[[ THE DATA open ]]

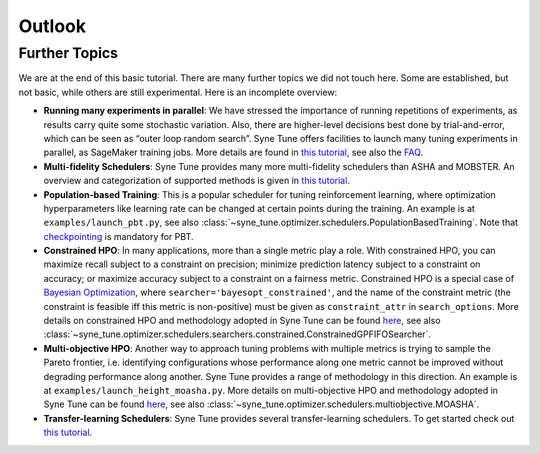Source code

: Outlook
=======

Further Topics
--------------

We are at the end of this basic tutorial. There are many further topics we did
not touch here. Some are established, but not basic, while others are still
experimental. Here is an incomplete overview:

* **Running many experiments in parallel**: We have stressed the importance
  of running repetitions of experiments, as results carry quite some stochastic
  variation. Also, there are higher-level decisions best done by
  trial-and-error, which can be seen as “outer loop random search”. Syne Tune
  offers facilities to launch many tuning experiments in parallel, as SageMaker
  training jobs. More details are found in
  `this tutorial <../benchmarking/README.html>`__, see also the
  `FAQ <../../faq.html#how-can-i-run-many-experiments-in-parallel>`__.
* **Multi-fidelity Schedulers**: Syne Tune provides many more multi-fidelity
  schedulers than ASHA and MOBSTER. An overview and categorization of supported
  methods is given in `this tutorial <../multifidelity/README.html>`__.
* **Population-based Training**: This is a popular scheduler for tuning
  reinforcement learning, where optimization hyperparameters like learning rate
  can be changed at certain points during the training. An example is at
  ``examples/launch_pbt.py``, see also
  :class:`~syne_tune.optimizer.schedulers.PopulationBasedTraining`. Note that
  `checkpointing <basics_promotion.html#pause-and-resume-checkpointing-of-trials>`__
  is mandatory for PBT.
* **Constrained HPO**: In many applications, more than a single metric play a
  role. With constrained HPO, you can maximize recall subject to a constraint
  on precision; minimize prediction latency subject to a constraint on
  accuracy; or maximize accuracy subject to a constraint on a fairness metric.
  Constrained HPO is a special case of
  `Bayesian Optimization <basics_bayesopt.html>`__, where
  ``searcher='bayesopt_constrained'``, and the name of the constraint metric
  (the constraint is feasible iff this metric is non-positive) must be given
  as ``constraint_attr`` in ``search_options``. More details on constrained HPO
  and methodology adopted in Syne Tune can be found
  `here <https://arxiv.org/abs/1910.07003>`__, see also
  :class:`~syne_tune.optimizer.schedulers.searchers.constrained.ConstrainedGPFIFOSearcher`.
* **Multi-objective HPO**: Another way to approach tuning problems with multiple
  metrics is trying to sample the Pareto frontier, i.e. identifying
  configurations whose performance along one metric cannot be improved without
  degrading performance along another. Syne Tune provides a range of methodology
  in this direction. An example is at ``examples/launch_height_moasha.py``.
  More details on multi-objective HPO and methodology adopted in Syne Tune can
  be found `here <https://arxiv.org/abs/2106.12639>`__, see also
  :class:`~syne_tune.optimizer.schedulers.multiobjective.MOASHA`.
* **Transfer-learning Schedulers**: Syne Tune provides several transfer-learning schedulers. To get started check out `this tutorial <../transfer_learning/transfer_learning.html>`__.
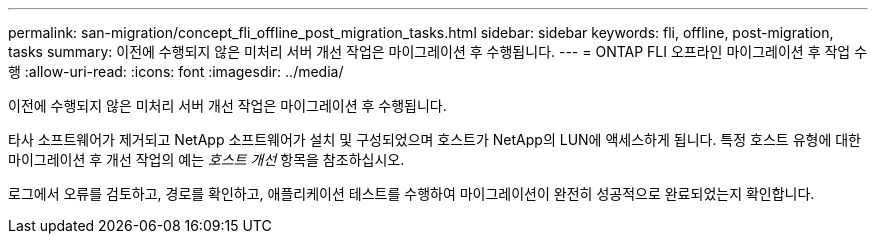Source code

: ---
permalink: san-migration/concept_fli_offline_post_migration_tasks.html 
sidebar: sidebar 
keywords: fli, offline, post-migration, tasks 
summary: 이전에 수행되지 않은 미처리 서버 개선 작업은 마이그레이션 후 수행됩니다. 
---
= ONTAP FLI 오프라인 마이그레이션 후 작업 수행
:allow-uri-read: 
:icons: font
:imagesdir: ../media/


[role="lead"]
이전에 수행되지 않은 미처리 서버 개선 작업은 마이그레이션 후 수행됩니다.

타사 소프트웨어가 제거되고 NetApp 소프트웨어가 설치 및 구성되었으며 호스트가 NetApp의 LUN에 액세스하게 됩니다. 특정 호스트 유형에 대한 마이그레이션 후 개선 작업의 예는 _호스트 개선_ 항목을 참조하십시오.

로그에서 오류를 검토하고, 경로를 확인하고, 애플리케이션 테스트를 수행하여 마이그레이션이 완전히 성공적으로 완료되었는지 확인합니다.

[[ THE DATA closed ]]

ACTIVITY:
Find the word "class" in the entries, and copy every line it shows up in.

WRITTEN SOLUTION:
  :class:`~syne_tune.optimizer.schedulers.PopulationBasedTraining`. Note that
  :class:`~syne_tune.optimizer.schedulers.searchers.constrained.ConstrainedGPFIFOSearcher`.
  :class:`~syne_tune.optimizer.schedulers.multiobjective.MOASHA`.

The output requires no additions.